Smart Cars and High Speed Wi-Fi on the 5.9 GHz Band

Two FCC Commissioners recently made the case that the Dedicated Short Range Communications (DSRC) band at 5.9 GHz, currently being used to test smart car technologies, had enough room to handle the growing need for high speed wireless connectivity. While there is concern from automakers that sharing this band could cause roadway dangers by interfering with vehicle communications, the FCC eloquently made the case that expanding opportunities for use of the 5.9 GHz band was the right thing to do.

Federated Wireless’ SAS technology could be readily extended to the 5.9 GHz band to enable Wi-Fi operation while alleviating concerns of automakers. By using the same principles of the 3.5 GHz band spectrum sharing framework, the SAS can proactively manage the DSRC spectrum to ensure life-critical services are not interrupted while maximizing spectrum available for high speed Wi-Fi.  Analogizing the 3.5 GHz three-tier model to 5.9 GHz systems:

  • 1. In-band satellite and radar systems can be protected as incumbents
  • 2. Road-side units could be managed and protected like PAL devices
  • 3. Key corridors for vehicle to vehicle communications can be identified and protected as exclusion or protection zones
  • 4. 5.9 GHz Wi-Fi can be managed like GAA devices

We also believe that utilizing the SAS technology would also have a number of additional benefits to the DSRC community.
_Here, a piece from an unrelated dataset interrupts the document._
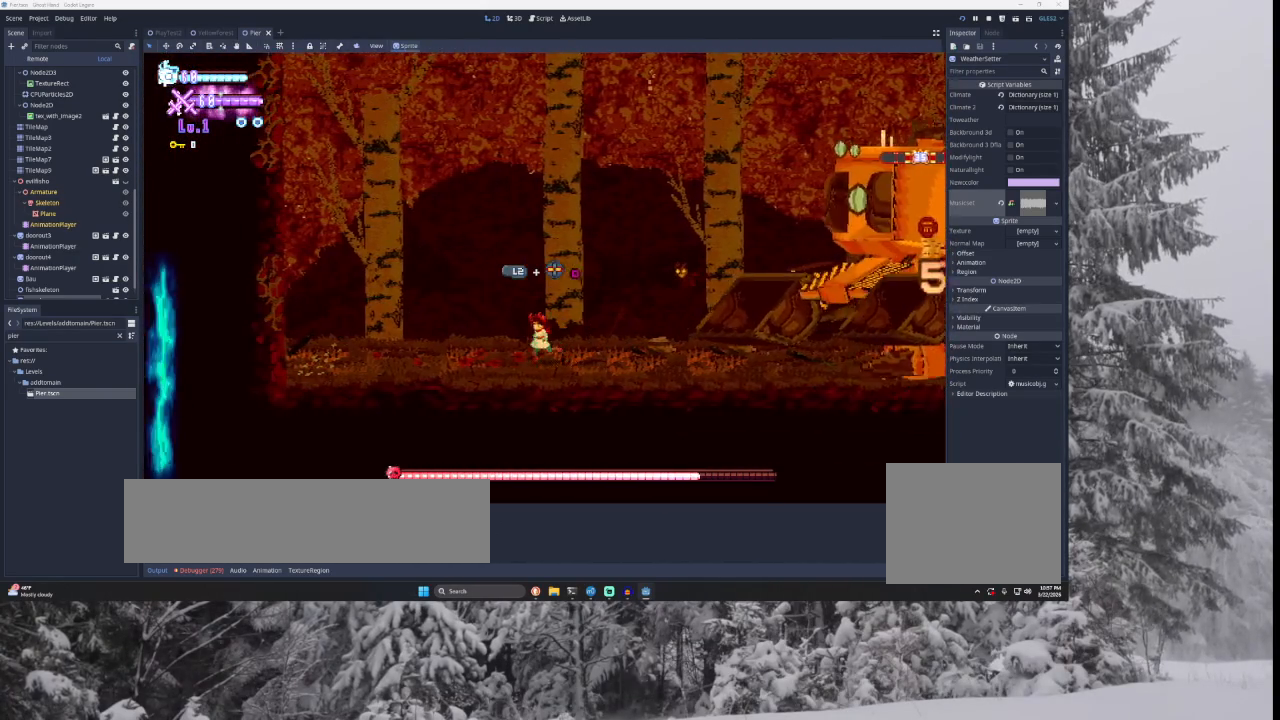
{"buttons": [], "left_stick": "center", "right_stick": "center", "events": [[200, "left_stick", "center"], [267, "TRIANGLE", "down"], [400, "TRIANGLE", "up"]]}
For example, the SAS could manage inter-jurisdictional interference in overlapping geographic areas; automatically detect and maintain misconfigured Wi-Fi devices; and reduce deployment time of DSRC Road Side Units when NTIA coordination is required by ensuring site non-interference.

As we rapidly move to a time where the need for capacity to manage Internet of Things and provide increased high speed connectivity collide, looking at ways to dynamically share spectrum is a no-brainer. New and innovative spectrum access systems are transforming how we access and manage spectrum — ensuring that diverging uses can be managed safely and optimally — and now is the time to implement these solutions more broadly.